QuickTime 7 coming soon to BBC Motion Gallery, searchable with Mac OS X Tiger Spotlight

Something big is coming to the BBC Motion gallery:

Stay tuned, because in the very near future, BBC Motion Gallery will be launching a whole new way to look at footage. Soon, you’ll be able to view and download spectacular motion previews that are bigger and faster than ever before.

In fact, our new motion previews are four times the size of the industry standard, giving you unprecedented detail and a rich, encompassing viewing experience. Once you’ve found the imagery you like, you can download the preview clips and begin your edit straight away. At BBC Motion Gallery, we will always be enhancing our site to make it ever more useful. Much like the creative process itself, it’s a never-ending evolution.

We all craved them, but in the past previews this large just weren’t feasible, given bandwidth limitations. But thanks to the ultra-efficient new QuickTime 7 H.264 video codec, we will be able to deliver mouth-watering 720×486 (NTSC) or 720×579 (PAL) previews with stunning video quality at low data rates, which means crisp, clear video in much smaller files.

Our goal is to not only deliver remarkable previews, but to make certain that our footage fully integrates with your digital pre-production workflow — perhaps in ways you never imagined.

For example, BBC Motion Gallery previews in QuickTime 7 will soon contain a rich body of metadata searchable via the new Spotlight feature in Apple’s Mac OS X “Tiger” operating system. This feature alone could change the very way in which you search for footage.

QuickTime 7 makes the future of video crystal clear with new features including user-friendly controls and pristine H.264 video. This remarkably efficient codec allows the highest quality previews ever at amazingly low data rates, so even though the files are small the results are eye-opening.

Chosen as the industry standard codec for HD-DVD and Blu-ray, and 3GPP (mobile multimedia), H.264 represents the future of next-generation, high-definition DVD playback. As part of its tight integration with Apple’s new Mac OS code-named Tiger, BBC Motion Gallery footage will take advantage of highly advanced search and metadata capabilities that are built into QuickTime 7 via Spotlight searches.

More info here.

MacDailyNews Note: QuickTime 7 is available for Mac OS X v10.3.9 Panther and Mac OS X 10.4 Tiger users here. Apple’s QuickTime site states, “QuickTime 7 for Windows coming soon.”

10 Comments

  1. “Is it their codec, or just a codec they incorporated into their software?”

    It’s an open standard that Apple has incorporated. They’re probably one of the biggest software-side proponents of this codec.

  2. This is very encouraging. I hadn’t come across the BBC Motion Gallery before, but it’s great to see them gearing up to use H.264. The BBC’s main site at http://www.bbc.co.uk requires RealPlayer and/or Windows Media Player. I really hope that we may now see them adding QuickTime to the mix. IIRC, all PC iTunes users have got QT anyway, and I don’t think they like Real any more than we Mac users do.

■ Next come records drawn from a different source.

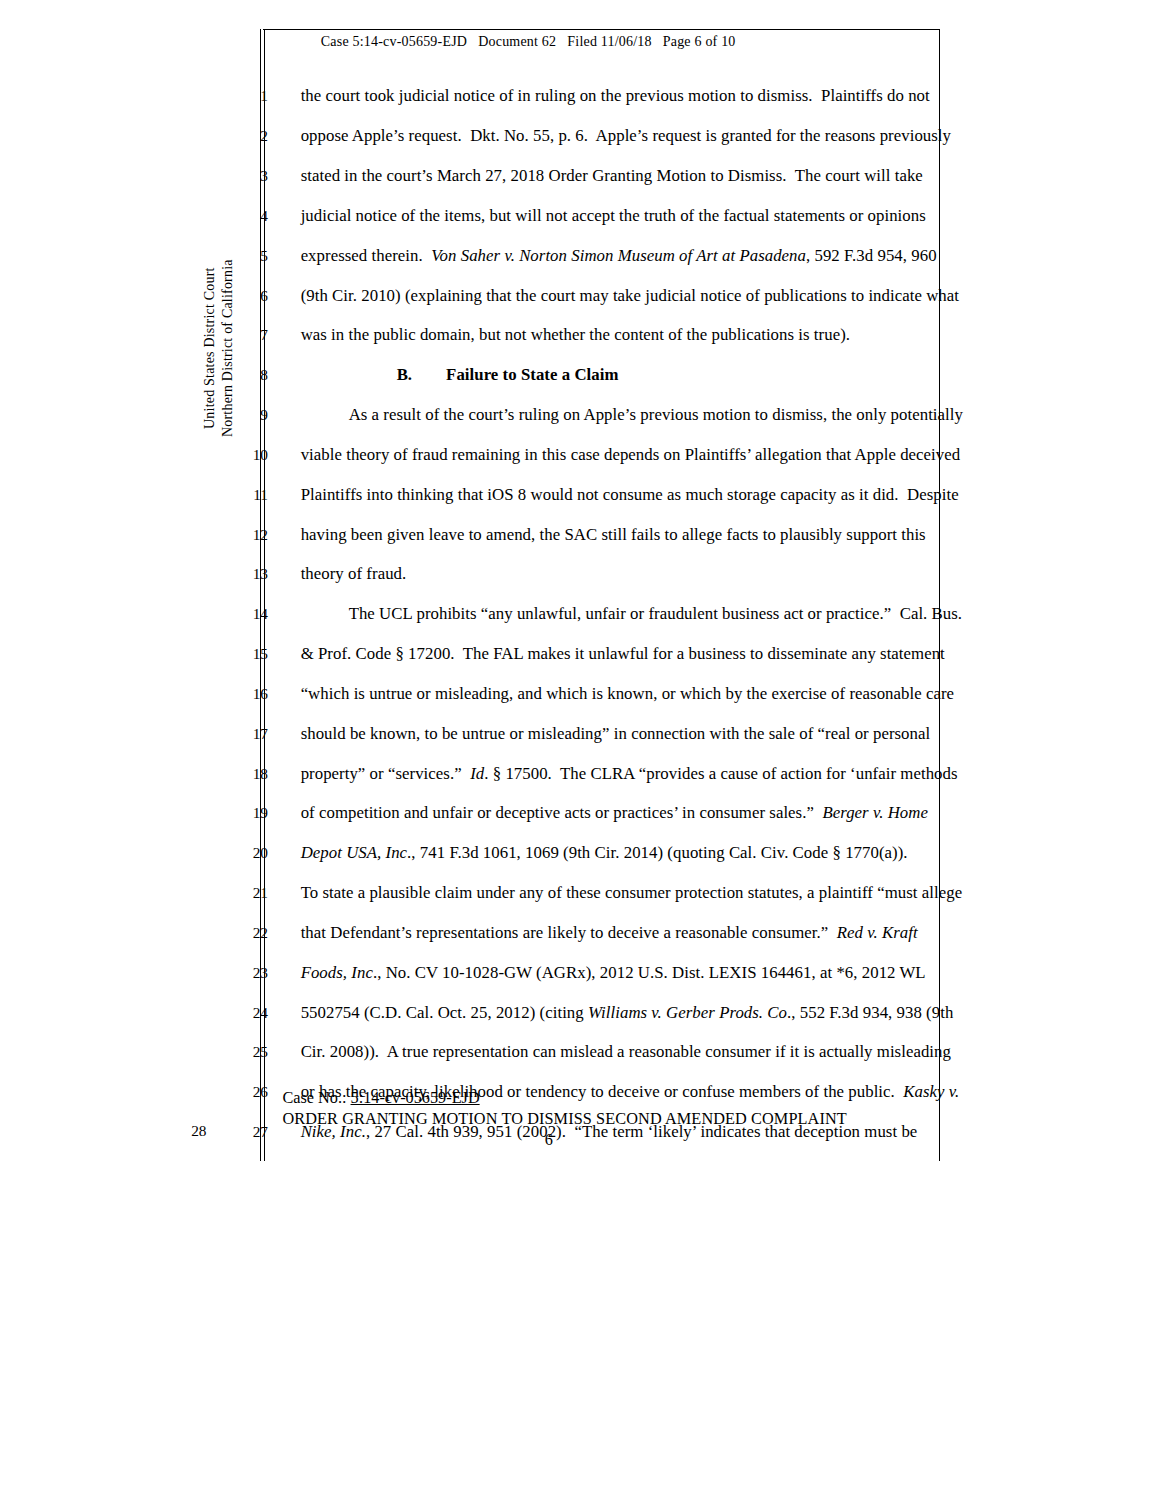Case 5:14-cv-05659-EJD Document 62 Filed 11/06/18 Page 6 of 10
United States District Court Northern District of California
the court took judicial notice of in ruling on the previous motion to dismiss. Plaintiffs do not
oppose Apple’s request. Dkt. No. 55, p. 6. Apple’s request is granted for the reasons previously
stated in the court’s March 27, 2018 Order Granting Motion to Dismiss. The court will take
judicial notice of the items, but will not accept the truth of the factual statements or opinions
expressed therein. Von Saher v. Norton Simon Museum of Art at Pasadena, 592 F.3d 954, 960
(9th Cir. 2010) (explaining that the court may take judicial notice of publications to indicate what
was in the public domain, but not whether the content of the publications is true).
B. Failure to State a Claim
As a result of the court’s ruling on Apple’s previous motion to dismiss, the only potentially
viable theory of fraud remaining in this case depends on Plaintiffs’ allegation that Apple deceived
Plaintiffs into thinking that iOS 8 would not consume as much storage capacity as it did. Despite
having been given leave to amend, the SAC still fails to allege facts to plausibly support this
theory of fraud.
The UCL prohibits “any unlawful, unfair or fraudulent business act or practice.” Cal. Bus.
& Prof. Code § 17200. The FAL makes it unlawful for a business to disseminate any statement
“which is untrue or misleading, and which is known, or which by the exercise of reasonable care
should be known, to be untrue or misleading” in connection with the sale of “real or personal
property” or “services.” Id. § 17500. The CLRA “provides a cause of action for ‘unfair methods
of competition and unfair or deceptive acts or practices’ in consumer sales.” Berger v. Home
Depot USA, Inc., 741 F.3d 1061, 1069 (9th Cir. 2014) (quoting Cal. Civ. Code § 1770(a)).
To state a plausible claim under any of these consumer protection statutes, a plaintiff “must allege
that Defendant’s representations are likely to deceive a reasonable consumer.” Red v. Kraft
Foods, Inc., No. CV 10-1028-GW (AGRx), 2012 U.S. Dist. LEXIS 164461, at *6, 2012 WL
5502754 (C.D. Cal. Oct. 25, 2012) (citing Williams v. Gerber Prods. Co., 552 F.3d 934, 938 (9th
Cir. 2008)). A true representation can mislead a reasonable consumer if it is actually misleading
or has the capacity, likelihood or tendency to deceive or confuse members of the public. Kasky v.
Nike, Inc., 27 Cal. 4th 939, 951 (2002). “The term ‘likely’ indicates that deception must be
28
Case No.: 5:14-cv-05659-EJD
ORDER GRANTING MOTION TO DISMISS SECOND AMENDED COMPLAINT
6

  3. For any Windows users you know,

    QT 7 might not be out yet, but VLC is available on Windows, and plays H.264. VLC’s nowhere as good as it is on Mac (and maybe Linux? a Linux user will have to tell me) but it still works.

  4. As I’ve said before, this is no longer about using QuickTime, it’s about supporting a standard codec that QuickTime also supports. In the same way that all the PSP videos are QuickTime compatible, so will this be.

    With 80-90 percent of ALL streamed video being QuickTime at one point or another (before being converted to real, wmv, etc.) it becomes an even better idea to use a codec (H.264) that is cross platform. One that can play back with more than ONE player app (thus, no longer being locked into “only” windows media or “only” realplayer).